Showing posts with label why we write. Show all posts
Showing posts with label why we write. Show all posts

Thursday, September 9, 2010

Musicspeak: our audience


After my first public recital at college, I wrote home to say how disappointed I was. The audience had been small and it seemed almost meaningless to have spent all those hours in the practice room just to perform to a few people.

In her reply to me, my very wise mother said something that has stayed with me till today.
If even one person has enjoyed or understood my performance, I would have succeeded.

The Chinese has a term for such a person: zhiyin. The first character, "zhi" means "know" and the second, "yin "means "music" or "sound." Someone who is a zhiyin, in its literal sense, is someone who knows your voice, your sound, your music.

As a performer, It is not possible to know how a performance affects anyone. I don't know if, in all my years of performing, I have found any zhiyin, but the notion that such a person could exist has definitely given me a much better attitude toward performing.

An elderly gentleman used to frequent the lunch-time recitals of my conservatory. I didn't know him, but he was almost always at my recitals. As part of my psyche-myself-up-to-perform routine, I would imagine him as a zhiyin.
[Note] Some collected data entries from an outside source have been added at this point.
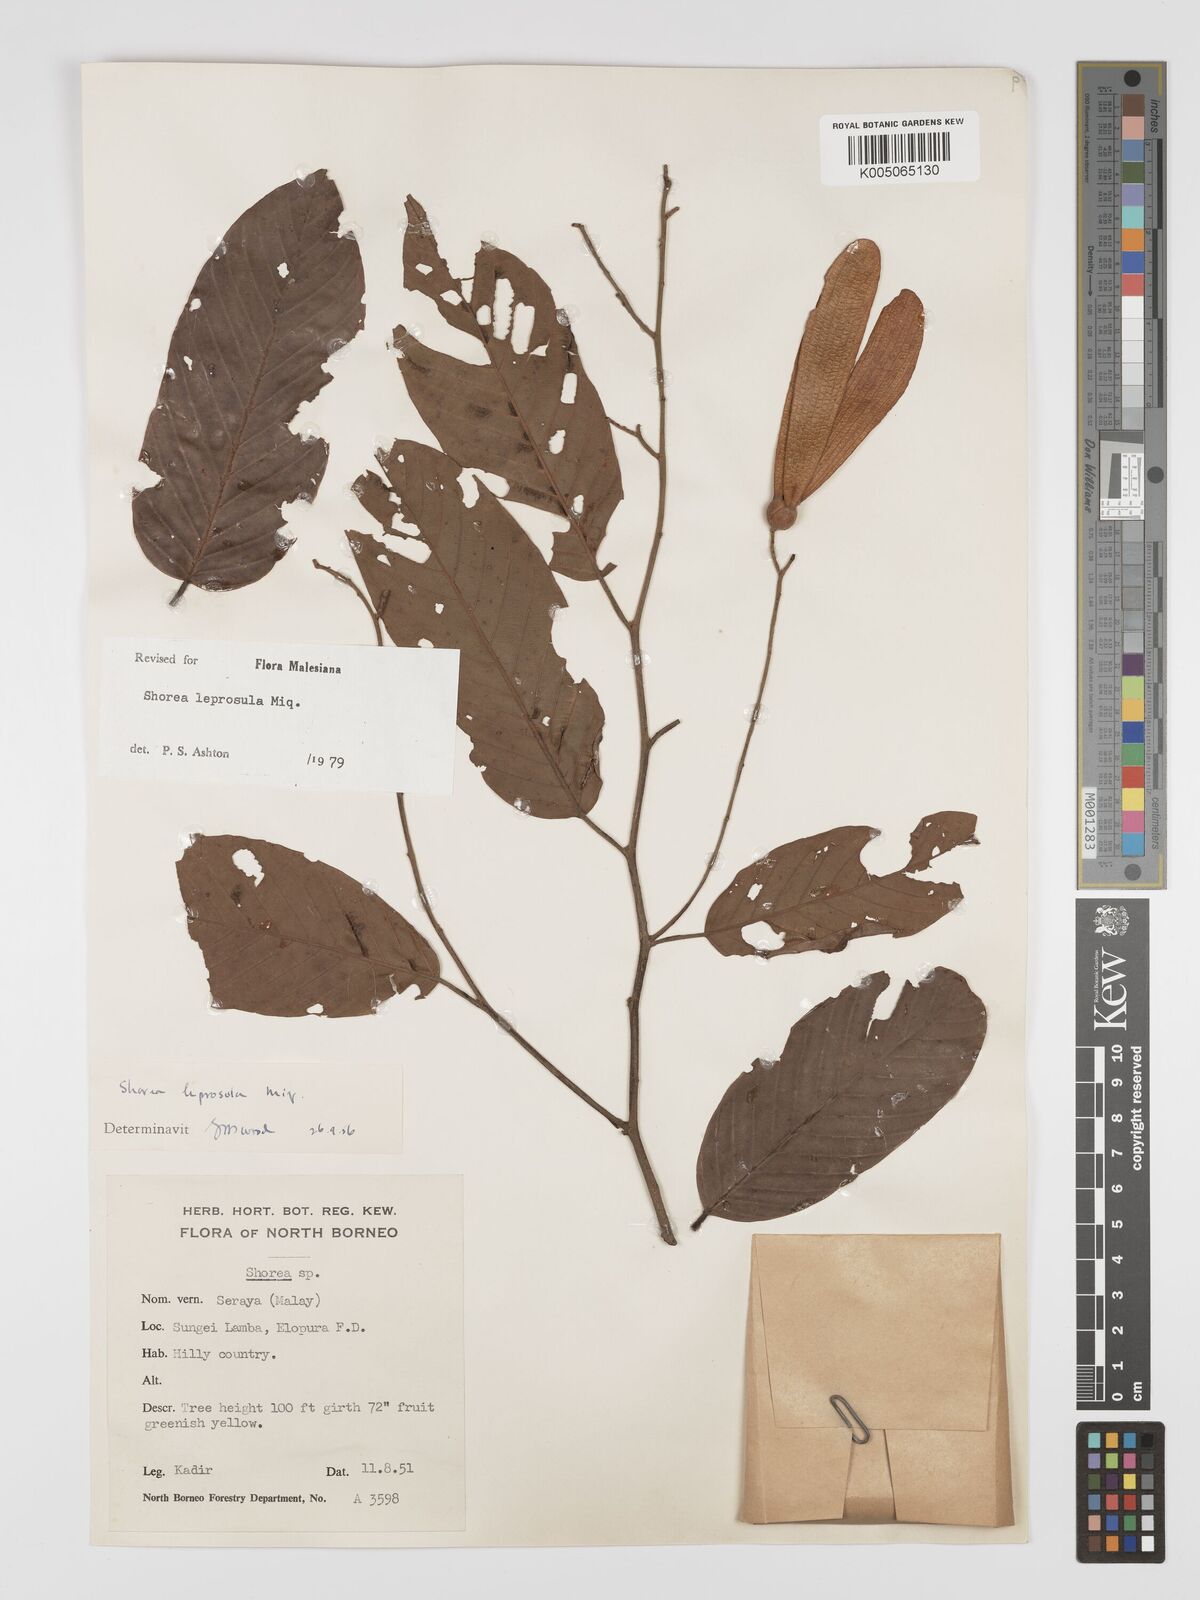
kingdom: Plantae
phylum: Tracheophyta
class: Magnoliopsida
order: Malvales
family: Dipterocarpaceae
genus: Shorea
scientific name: Shorea leprosula
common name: Light red meranti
Initially, the thought helped focus my intentions. As the years went on, as I became increasingly frustrated by the seemingly arbitrary judging by the professors based on obstinate ideas about how certain pieces should be performed--Bach should never be played with the damper pedal, there should be no rubato in Mozart, and the only way to achieve the effect Debussy wanted was by using the sostenuto pedal (the one in the middle on a grand piano) and no other way--that I eventually gave up being the compliant and correct student because, first of all, I couldn't keep straight which professor held which opinion, and I really didn't want to perform within such narrow parameters.

So in my last year at the conservatory, when I employed subtle rubato in Mozart or used the damper pedal in Bach, I would direct the performance toward the gentleman, and imagined that he understood what I was trying to do musically.


Maybe a person should only write for herself. But I have to admit that one of the purposes of my writing is to share something of myself with others. Otherwise I would not seek publication and I would not need this blog. I may never reach a large audience with my writing, but the notion that a zhiyin could exist out there, who will "get" my writing, is a strong motivator.